そのふた組だけ?と思うかもしれないけれど、映画をみればそう、自分を欺いたまま生きることのたやすさと
長いものに染まっとけばOKなんていうアイデンティティのお手軽さ(そして、異常さ)が明確にみえてくると思う。
女の子たちは他人のうわさ話をするだけで、うわさの内容の虚偽はともかくとして
すくなくとも彼女らはまったく自分を欺く気がない。さらさらない。そもそも、欺くってなんで?つまんなくね?
つか、めんどくさ。
と思っている。(わたしはこの子たちが好きだ。)
そしてラッパーの男の子は、自分を欺く材料となりえるものたちと、意識的にもうれつに、闘っている。

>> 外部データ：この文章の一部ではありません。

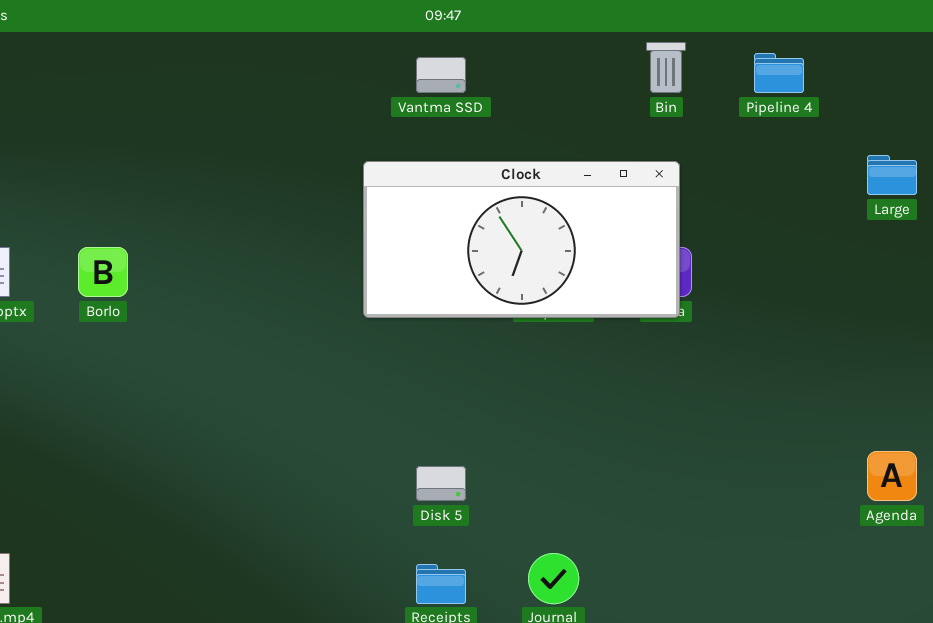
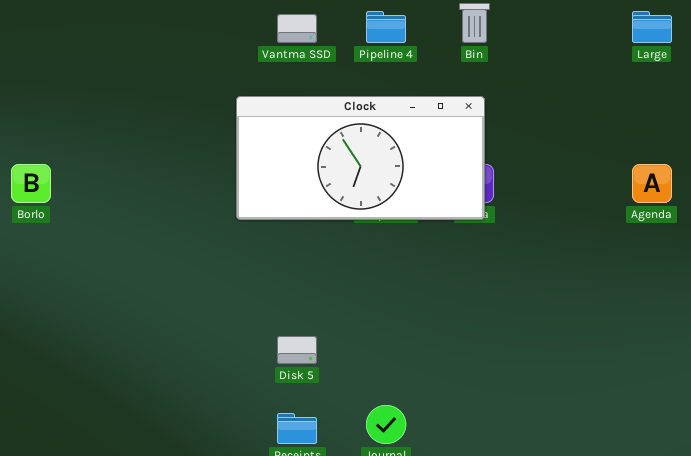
Pipeline 4: [754,53,804,93] -> [366,11,406,43], moved
Large: [867,155,917,195] -> [632,11,672,43], moved
Agenda: [867,451,917,501] -> [632,164,672,203], moved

この主人公の子に、ふいをつかれて自家中毒が侵食し、まわってしまって事件を起こす、さてかれはたましいを守れたかと
わたしはこの映画をおもにそういう映画だと思っている。
かれの贖罪をみてわたしたちは救われる。元気や勇気や癒しをもらうことや、みずからの正しさを守っていいんだよということを
それが一寸先の未来と現在の環境を手放すことになっても、それでもかまわないしそのほうがはるかに生きやすく
快適で、苦しくないのならそれが、みずからを欺いてないってことだと、わたしはからだにしみてそう思う。
そしてかれ以外の人々の欺きの姿、その多さを見て。
もうひとりの主人公、土方の男性が、幻影とともに、欺きとおした現在の自分自身の孤独に気づいて途方にくれるシーンがある
かれの場合は、一寸先の未来と現在を…手放すのでなく、そもそもそんなものなかったとっくに失ってたとわかってしまう。

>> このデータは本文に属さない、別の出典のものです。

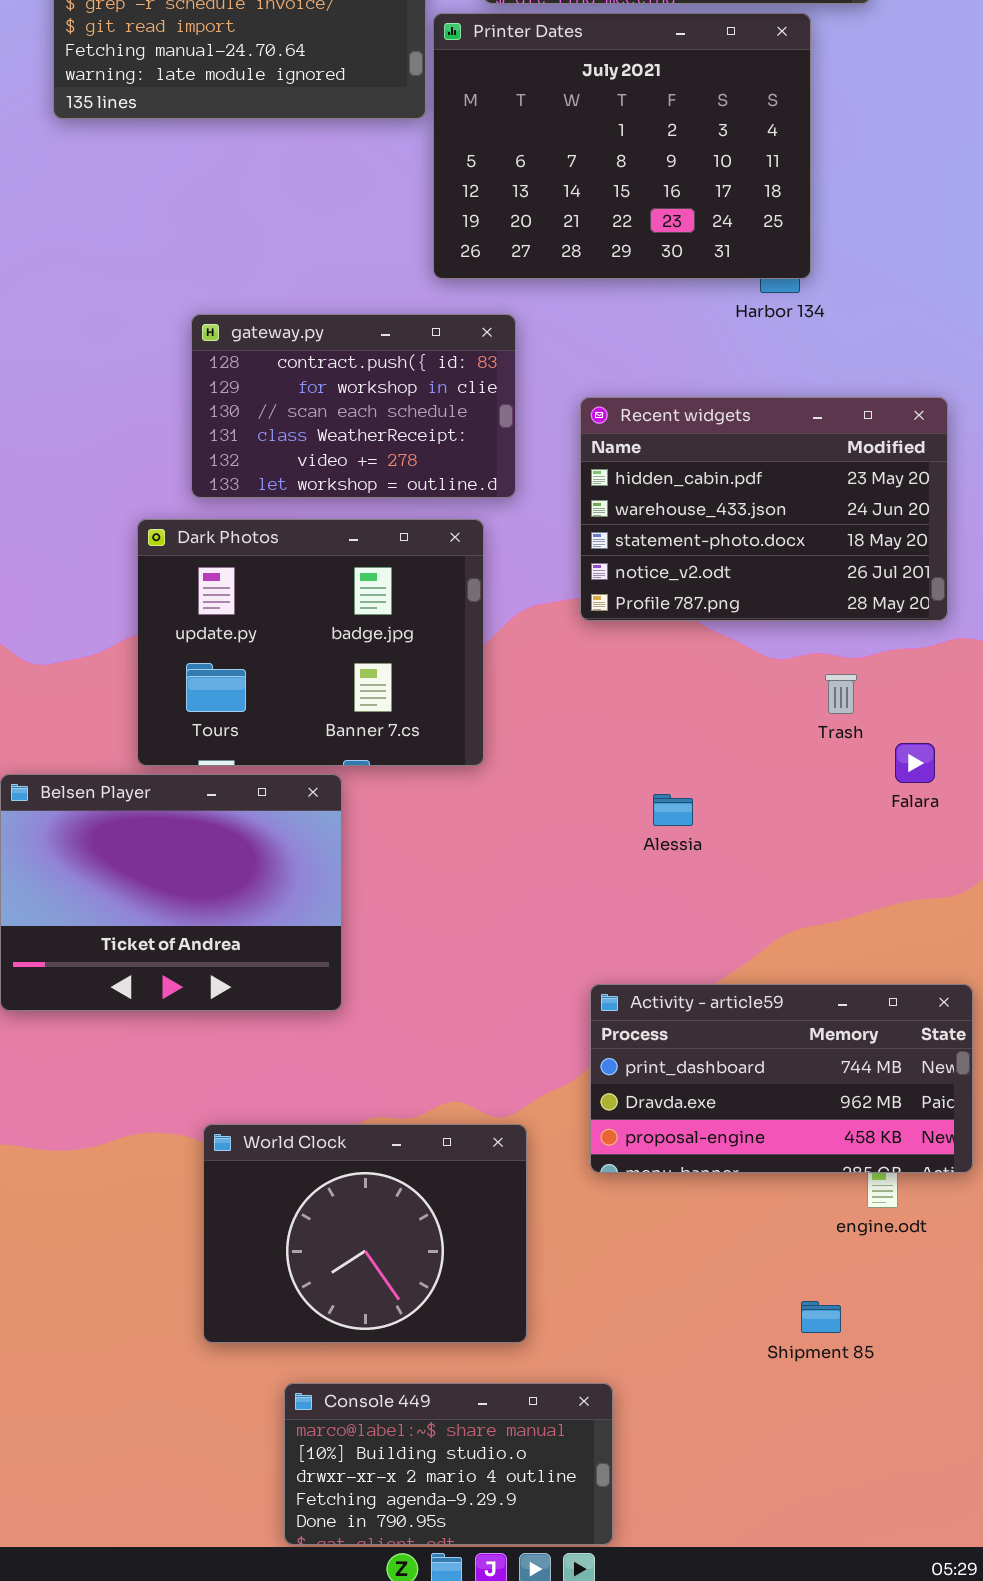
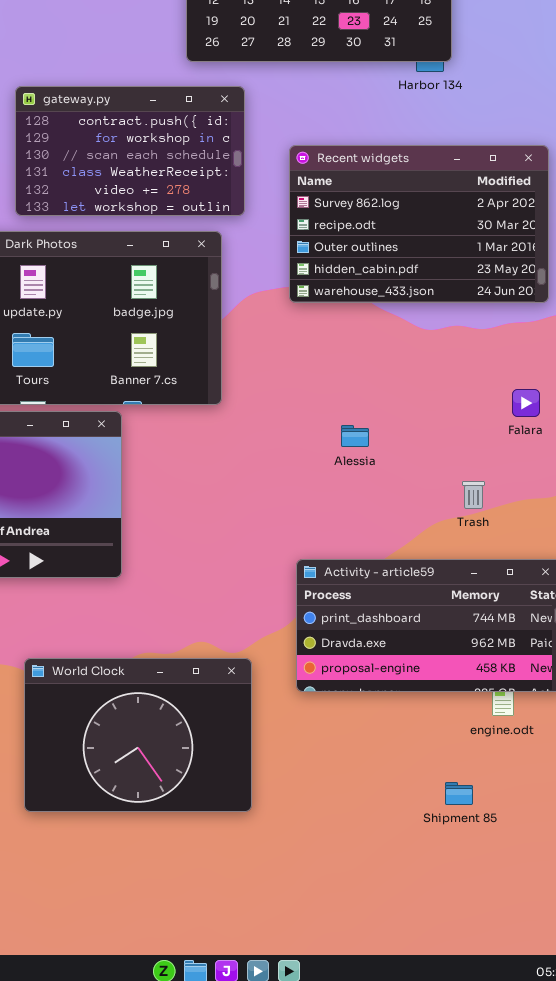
Recent widgets: [580,397,948,621] -> [289,145,549,303], scrolled up 3 rows
Trash: [825,674,857,714] -> [462,481,485,509], moved
Console 449: [284,1383,613,1545] -> none, closed

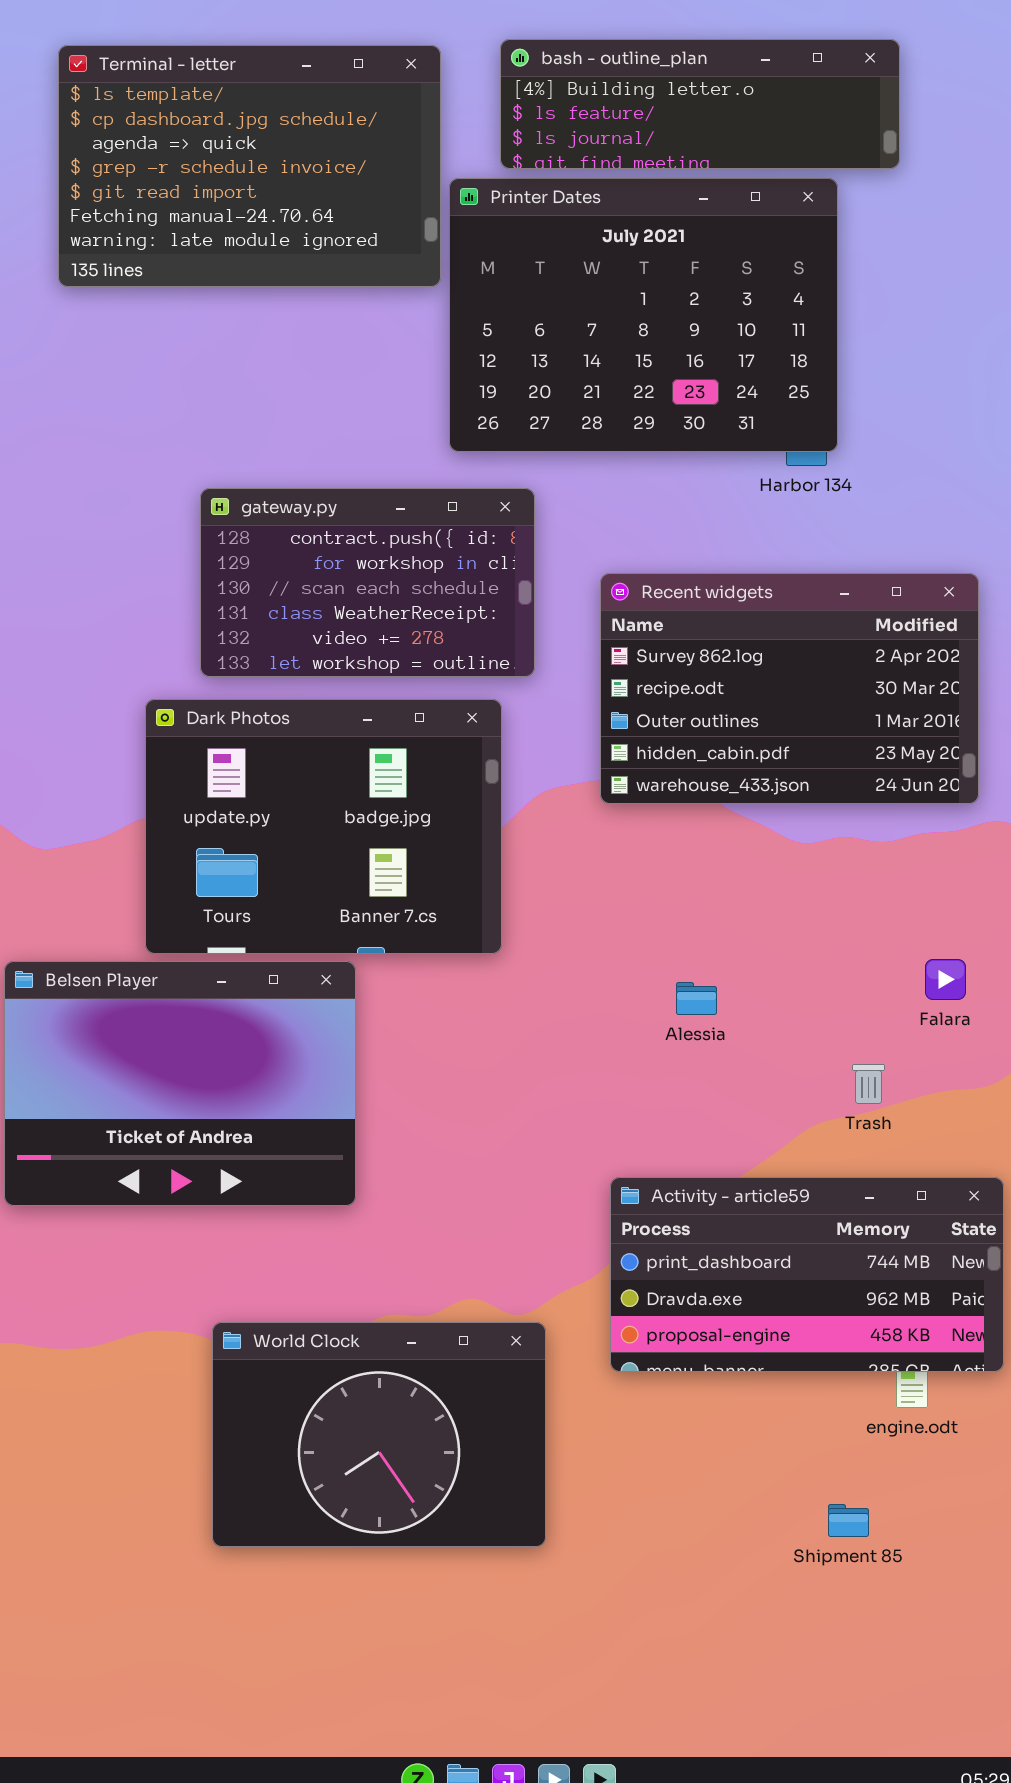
Falara: [512,389,540,417] -> [925,959,966,1000], moved

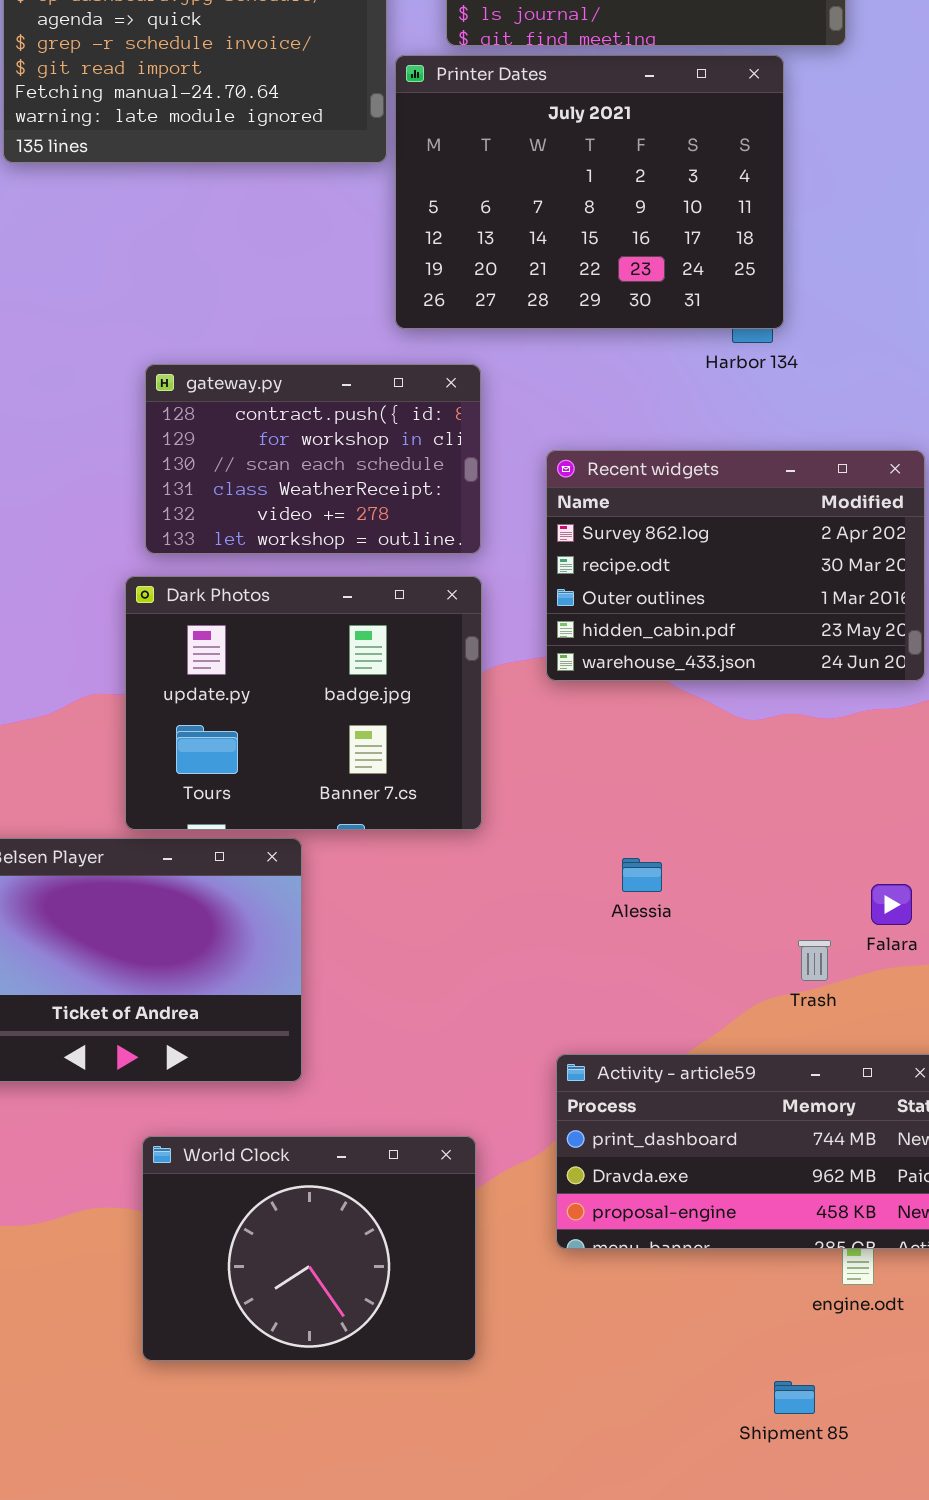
Dark Photos: [145,699,502,954] -> [125,576,482,830], moved
Falara: [925,959,966,1000] -> [871,884,912,925], moved
World Clock: [212,1322,546,1547] -> [142,1136,476,1361], moved

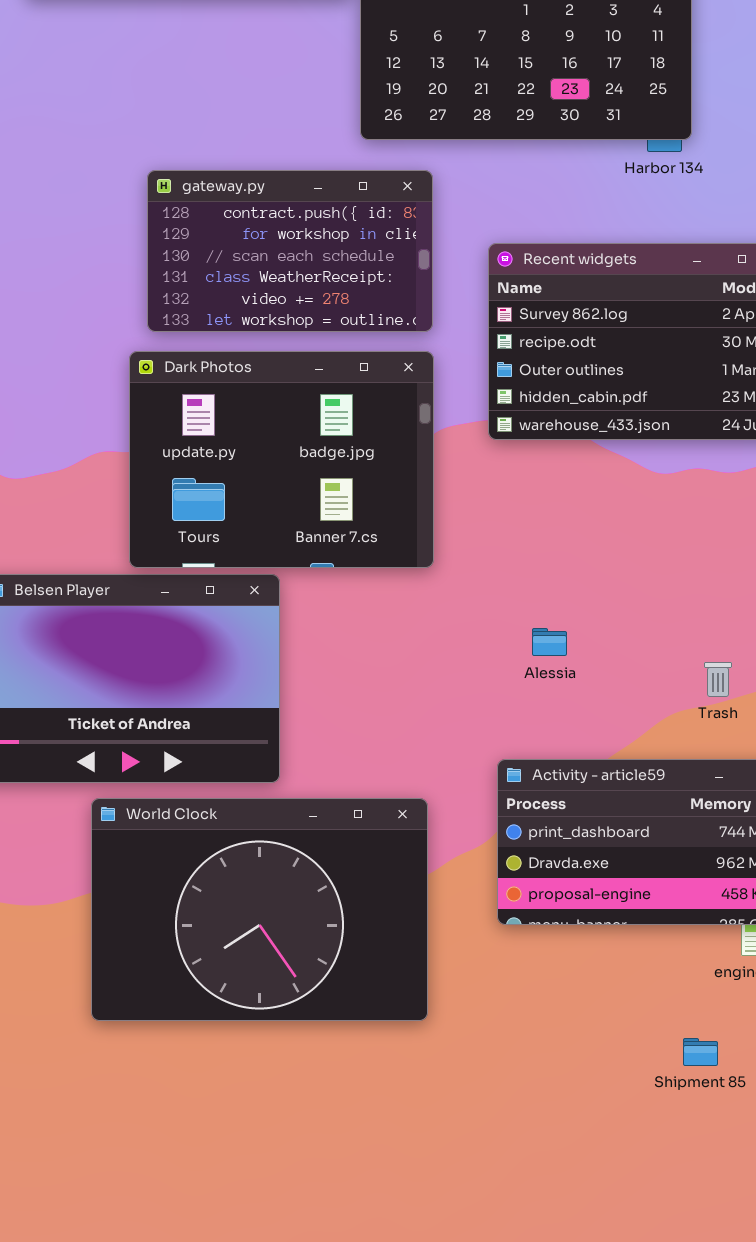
Alessia: [622,858,662,892] -> [532,628,567,656], moved
World Clock: [142,1136,476,1361] -> [91,798,428,1021], resized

かなしいけれど現実は目の前の現実で、そして「これは自分だ」と自覚する誰かが、多くいてくれればいいと願う。
自覚できなければ思考も行動もできない、脳にうでに足に言葉に、そういうふうにつながらない。


そうであってほしいから、いまあと東京で二週間あるから、これから全国ほかの都市、このさきも上映をするのだから
以前にこの映画のことは書いたけれど、あらためておすすめする。